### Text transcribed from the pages
-- Opening Marker --
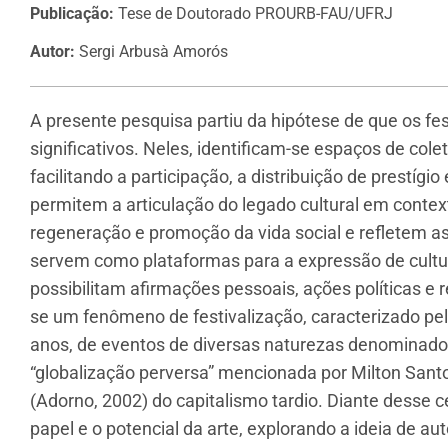
Publicação:
Tese de Doutorado PROURB-FAU/UFRJ
Autor:
Sergi Arbusà Amorós
A presente pesquisa partiu da hipótese de que os fe
significativos. Neles, identificam-se espaços de col
facilitando a participação, a distribuição de prestígio
permitem a articulação do legado cultural em conte
regeneração e promoção da vida social e refletem a
servem como plataformas para a expressão de cult
possibilitam afirmações pessoais, ações políticas e re
se um fenômeno de festivalização, caracterizado pe
anos, de eventos de diversas naturezas denominados
“globalização perversa” mencionada por Milton Santos
(Adorno, 2002) do capitalismo tardio. Diante desse 
papel e o potencial da arte, explorando a ideia de a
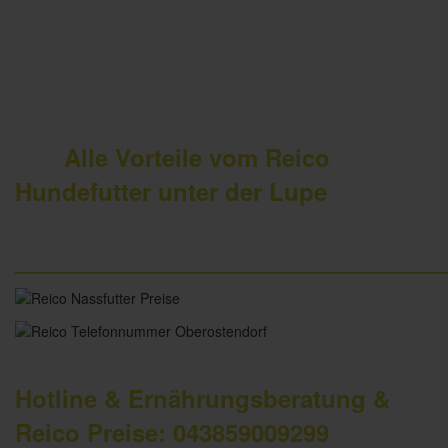
Alle Vorteile vom Reico
Hundefutter unter der Lupe
_________________________________
Hotline & Ernährungsberatung &
Reico Preise: 043859009299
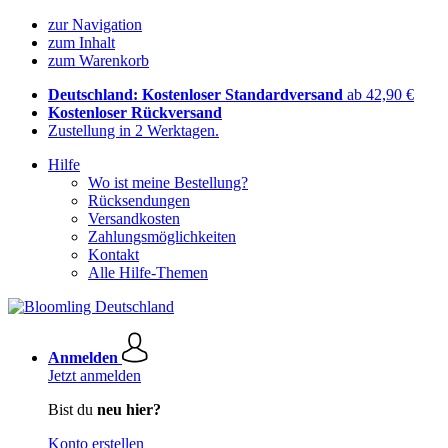
zur Navigation
zum Inhalt
zum Warenkorb
Deutschland: Kostenloser Standardversand
ab 42,90 €
Kostenloser Rückversand
Zustellung in 2 Werktagen.
Hilfe
Wo ist meine Bestellung?
Rücksendungen
Versandkosten
Zahlungsmöglichkeiten
Kontakt
Alle Hilfe-Themen
Anmelden
Jetzt anmelden
Bist du
neu hier?
Konto erstellen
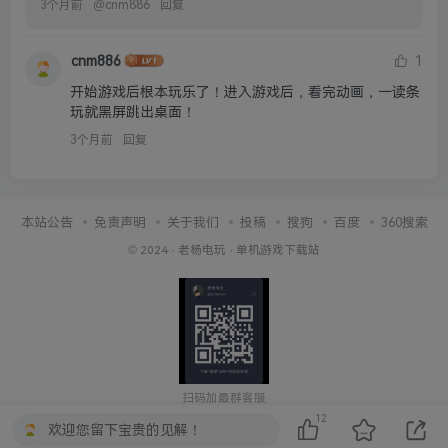
3个月前
@
cnm886
回复
cnm886
1
开始游戏后根本玩乐了！进入游戏后，看完动画，一读条
玩就黑屏跳出桌面！
3个月前
回复
本站公告
免责声明
关于我们
投稿
搜狗
百度
360搜索
© 2024 ·
老杨电玩
·
单机游戏下载站
扫码加最群客服
12
欢迎您留下宝贵的见解！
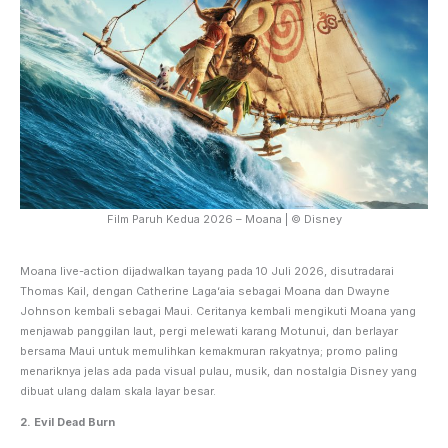
Film Paruh Kedua 2026 – Moana | © Disney
Moana live-action dijadwalkan tayang pada 10 Juli 2026, disutradarai
Thomas Kail, dengan Catherine Lagaʻaia sebagai Moana dan Dwayne
Johnson kembali sebagai Maui. Ceritanya kembali mengikuti Moana yang
menjawab panggilan laut, pergi melewati karang Motunui, dan berlayar
bersama Maui untuk memulihkan kemakmuran rakyatnya; promo paling
menariknya jelas ada pada visual pulau, musik, dan nostalgia Disney yang
dibuat ulang dalam skala layar besar.
2. Evil Dead Burn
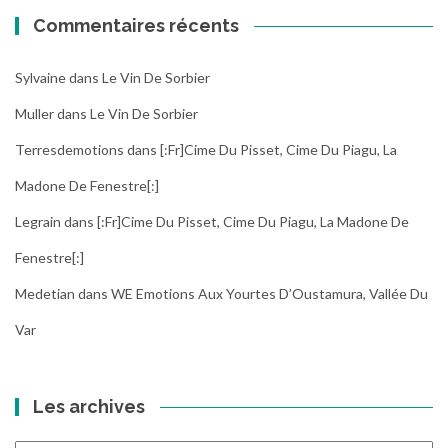
Commentaires récents
Sylvaine
dans
Le Vin De Sorbier
Muller
dans
Le Vin De Sorbier
Terresdemotions
dans
[:fr]Cime Du Pisset, Cime Du Piagu, La
Madone De Fenestre[:]
Legrain
dans
[:fr]Cime Du Pisset, Cime Du Piagu, La Madone De
Fenestre[:]
Medetian
dans
WE Emotions Aux Yourtes D’Oustamura, Vallée Du
Var
Les archives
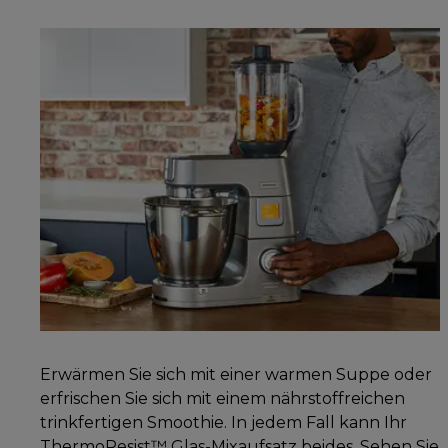
Erwärmen Sie sich mit einer warmen Suppe oder
erfrischen Sie sich mit einem nährstoffreichen
trinkfertigen Smoothie. In jedem Fall kann Ihr
ThermoResist™ Glas-Mixaufsatz beides. Sehen Sie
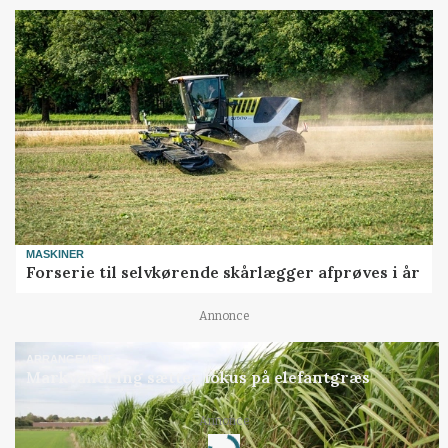
MASKINER
Forserie til selvkørende skårlægger afprøves i år
Annonce
ARRANGEMENT
Markvandring sætter fokus på elefantgræs
Loading...
Annonce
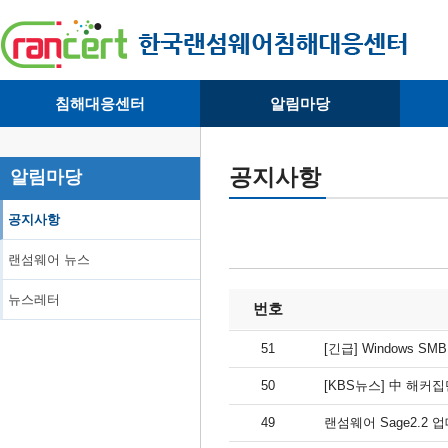
침해대응센터
알림마당
· 대응센터소개
· 공지사항
·
· 침해피해신고
· 랜섬웨어 뉴스
·
공지사항
알림마당
· 개인정보취급방침
· 뉴스레터
·
공지사항
랜섬웨어 뉴스
뉴스레터
번호
51
[긴급] Windows 
50
[KBS뉴스] 中 해커
49
랜섬웨어 Sage2.2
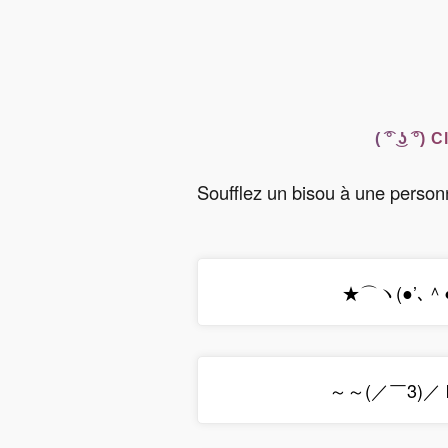
( ͡° ͜ʖ ͡
Soufflez un bisou à une person
★⌒ヽ(●’､＾●)
～～(／￣3)／ 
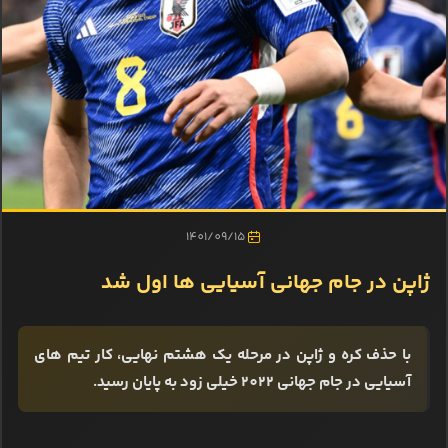
1401/09/15
ژاپن در جام جهانی آسیایی ها اول شد
با حذف کره و ژاپن در مرحله یک هشتم نهایی، کار تیم های
آسیایی در جام جهانی 2022 خیلی زود به پایان رسید.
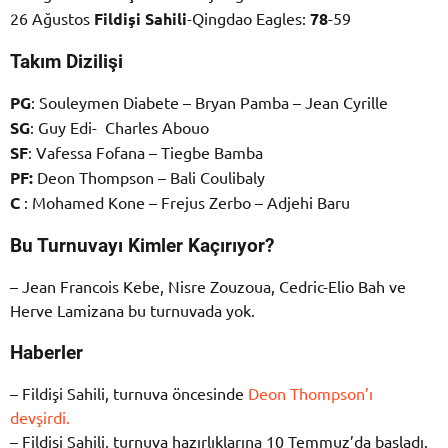
26 Ağustos
Fildişi Sahili
-Qingdao Eagles:
78
-59
Takım Dizilişi
PG
: Souleymen Diabete – Bryan Pamba – Jean Cyrille
SG
: Guy Edi- Charles Abouo
SF
: Vafessa Fofana – Tiegbe Bamba
PF:
Deon Thompson – Bali Coulibaly
C
: Mohamed Kone – Frejus Zerbo – Adjehi Baru
Bu Turnuvayı Kimler Kaçırıyor?
– Jean Francois Kebe, Nisre Zouzoua, Cedric-Elio Bah ve
Herve Lamizana bu turnuvada yok.
Haberler
– Fildişi Sahili, turnuva öncesinde
Deon Thompson’ı
devşirdi.
– Fildişi Sahili, turnuva hazırlıklarına 10 Temmuz’da başladı.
-- Closing Marker --
### Work request
Reproduce every line of text in the material above without any change, and leave out the pictures.

### Response box
Publicação:
Tese de Doutorado PROURB-FAU/UFRJ
Autor:
Sergi Arbusà Amorós
A presente pesquisa partiu da hipótese de que os fe
significativos. Neles, identificam-se espaços de col
facilitando a participação, a distribuição de prestígio
permitem a articulação do legado cultural em conte
regeneração e promoção da vida social e refletem a
servem como plataformas para a expressão de cult
possibilitam afirmações pessoais, ações políticas e re
se um fenômeno de festivalização, caracterizado pe
anos, de eventos de diversas naturezas denominados
“globalização perversa” mencionada por Milton Santos
(Adorno, 2002) do capitalismo tardio. Diante desse 
papel e o potencial da arte, explorando a ideia de a
Alle Vorteile vom Reico
Hundefutter unter der Lupe
_________________________________
Hotline & Ernährungsberatung &
Reico Preise: 043859009299
zur Navigation
zum Inhalt
zum Warenkorb
Deutschland: Kostenloser Standardversand
ab 42,90 €
Kostenloser Rückversand
Zustellung in 2 Werktagen.
Hilfe
Wo ist meine Bestellung?
Rücksendungen
Versandkosten
Zahlungsmöglichkeiten
Kontakt
Alle Hilfe-Themen
Anmelden
Jetzt anmelden
Bist du
neu hier?
Konto erstellen
3个月前
@
cnm886
回复
cnm886
1
开始游戏后根本玩乐了！进入游戏后，看完动画，一读条
玩就黑屏跳出桌面！
3个月前
回复
本站公告
免责声明
关于我们
投稿
搜狗
百度
360搜索
© 2024 ·
老杨电玩
·
单机游戏下载站
扫码加最群客服
12
欢迎您留下宝贵的见解！
Film Paruh Kedua 2026 – Moana | © Disney
Moana live-action dijadwalkan tayang pada 10 Juli 2026, disutradarai
Thomas Kail, dengan Catherine Lagaʻaia sebagai Moana dan Dwayne
Johnson kembali sebagai Maui. Ceritanya kembali mengikuti Moana yang
menjawab panggilan laut, pergi melewati karang Motunui, dan berlayar
bersama Maui untuk memulihkan kemakmuran rakyatnya; promo paling
menariknya jelas ada pada visual pulau, musik, dan nostalgia Disney yang
dibuat ulang dalam skala layar besar.
2. Evil Dead Burn
Commentaires récents
Sylvaine
dans
Le Vin De Sorbier
Muller
dans
Le Vin De Sorbier
Terresdemotions
dans
[:fr]Cime Du Pisset, Cime Du Piagu, La
Madone De Fenestre[:]
Legrain
dans
[:fr]Cime Du Pisset, Cime Du Piagu, La Madone De
Fenestre[:]
Medetian
dans
WE Emotions Aux Yourtes D’Oustamura, Vallée Du
Var
Les archives
Erwärmen Sie sich mit einer warmen Suppe oder
erfrischen Sie sich mit einem nährstoffreichen
trinkfertigen Smoothie. In jedem Fall kann Ihr
ThermoResist™ Glas-Mixaufsatz beides. Sehen Sie
MASKINER
Forserie til selvkørende skårlægger afprøves i år
Annonce
ARRANGEMENT
Markvandring sætter fokus på elefantgræs
Loading...
Annonce
침해대응센터
알림마당
· 대응센터소개
· 공지사항
·
· 침해피해신고
· 랜섬웨어 뉴스
·
공지사항
알림마당
· 개인정보취급방침
· 뉴스레터
·
공지사항
랜섬웨어 뉴스
뉴스레터
번호
51
[긴급] Windows 
50
[KBS뉴스] 中 해커
49
랜섬웨어 Sage2.2
( ͡° ͜ʖ ͡
Soufflez un bisou à une person
★⌒ヽ(●’､＾●)
～～(／￣3)／ 
1401/09/15
ژاپن در جام جهانی آسیایی ها اول شد
با حذف کره و ژاپن در مرحله یک هشتم نهایی، کار تیم های
آسیایی در جام جهانی 2022 خیلی زود به پایان رسید.
26 Ağustos
Fildişi Sahili
-Qingdao Eagles:
78
-59
Takım Dizilişi
PG
: Souleymen Diabete – Bryan Pamba – Jean Cyrille
SG
: Guy Edi- Charles Abouo
SF
: Vafessa Fofana – Tiegbe Bamba
PF:
Deon Thompson – Bali Coulibaly
C
: Mohamed Kone – Frejus Zerbo – Adjehi Baru
Bu Turnuvayı Kimler Kaçırıyor?
– Jean Francois Kebe, Nisre Zouzoua, Cedric-Elio Bah ve
Herve Lamizana bu turnuvada yok.
Haberler
– Fildişi Sahili, turnuva öncesinde
Deon Thompson’ı
devşirdi.
– Fildişi Sahili, turnuva hazırlıklarına 10 Temmuz’da başladı.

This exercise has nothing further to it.